[TEXTO DA PÁGINA]
■ ■ ■ ■ ■ ■ ■

Impulsionada pela COP30 e pelo custo proibitivo do diesel, a transição energética fluvial avança em Belém. No entanto, a mudança esbarra em desafios críticos de custo, autonomia e no descarte de milhares de baterias.
Uma transição silenciosa e urgente está ganhando força nas águas do Pará. A adoção de barcos elétricos no Pará está deixando de ser uma promessa futura para se tornar uma necessidade socioeconômica e ambiental. Para as comunidades ribeirinhas, onde os rios são as únicas estradas, a dependência de motores a diesel se tornou um fardo insustentável, consumindo até 40% da renda familiar mensal apenas com combustível.
Impulsionada pela visibilidade global da COP30, que ocorre em Belém em novembro de 2025 , uma corrida tecnológica começou. De um lado, universidades desenvolvem protótipos de alta performance; do outro, startups buscam escalar soluções ágeis para o dia a dia da população. A eletrificação fluvial promete não apenas descarbonizar, mas emancipar economicamente milhares de pessoas, eliminar a poluição química dos rios e silenciar motores que afetam a fauna aquática. Contudo, esta revolução enfrenta gargalos significativos, desde o alto custo inicial até um novo e complexo desafio ambiental: o que fazer com as baterias de lítio no fim de sua vida útil na floresta.

■ ■ ■ ■ ■ ■ ■

(Registros de uma coleção)
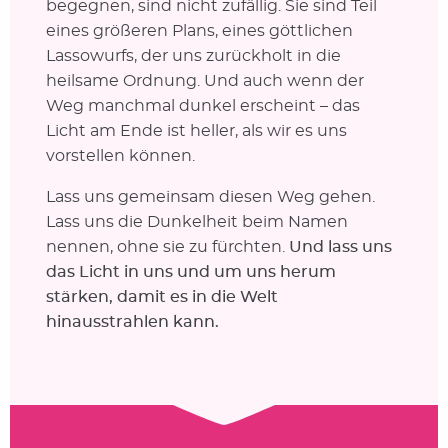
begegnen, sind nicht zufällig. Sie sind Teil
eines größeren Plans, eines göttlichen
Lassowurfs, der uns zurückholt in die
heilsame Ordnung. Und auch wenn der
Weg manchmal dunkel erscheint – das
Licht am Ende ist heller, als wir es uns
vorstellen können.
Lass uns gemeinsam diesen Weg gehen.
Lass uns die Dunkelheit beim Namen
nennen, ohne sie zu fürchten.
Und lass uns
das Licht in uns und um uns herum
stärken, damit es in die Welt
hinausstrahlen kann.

■ ■ ■ ■ ■ ■ ■

[REQUISITOS DAS TAREFAS]
a - Segundo o texto sobre os barcos elétricos, até que parcela da renda familiar mensal das comunidades ribeirinhas o combustível chega a consumir?
b - Quais são todas as promessas da eletrificação fluvial enumeradas no texto sobre os barcos elétricos?
c - Como seguiria o texto sobre os barcos elétricos? Escreva a continuação a partir da última frase dele.
A listagem não tem relação com o texto sobre os barcos elétricos.

[RESPOSTAS EM ORDEM]
a - Até 40% da renda familiar mensal.

b -
- Descarbonizar
- Emancipar economicamente milhares de pessoas
- Eliminar a poluição química dos rios
- Silenciar motores que afetam a fauna aquática

c -
A urgência dos barcos elétricos é melhor compreendida pela crise do modelo atual. A frota legada, movida a diesel e gasolina, impõe um custo triplo. O primeiro é socioeconômico: o preço do combustível limita o acesso à saúde, educação e o escoamento da produção. Estudos indicam que a troca por um motor elétrico pode reduzir os custos de transporte em até 75%.
A vanguarda dos barcos elétricos no Pará: da universidade ao ribeirinho
Dois ecossistemas de inovação distintos estão liderando a eletrificação fluvial no estado:
-
Eixo Institucional (UFPA e Norte Energia): Focado em Pesquisa e Desenvolvimento (P&D) de ponta, esta parceria é financiada com fundos regulados pela ANEEL, via Norte Energia. O projeto mais visível é o “Poraquê”, o primeiro catamarã movido a energia solar da Amazônia, lançado em setembro de 2024. Com capacidade para 40 passageiros e autonomia de 6 a 8 horas, ele transporta a comunidade acadêmica no campus da UFPA. Esta iniciativa também desenvolve a “Enguia” (ou “Poraquê II”), uma voadeira elétrica (barco menor) com autonomia de 40 km, projetada para ser acessível e substituir o consumo de 1.400 litros de diesel por mês por embarcação.
-
Eixo de Mercado (Solalix / E-UBÁ): Com foco na escalabilidade e no usuário final, startups como a Solalix abordam o problema de forma diferente. Sua principal inovação não são barcos novos, mas “E-Rabetas” — kits de conversão que substituem o motor de popa a diesel por um elétrico. Reconhecendo a falta de rede elétrica, a solução E-UBÁ propõe estações solares flutuantes e um sistema de baterias de lítio modulares e intercambiáveis. O usuário não espera a recarga; ele simplesmente troca a bateria vazia por uma cheia, num modelo similar ao do botijão de gás. A meta é levar a solução a 6.500 comunidades.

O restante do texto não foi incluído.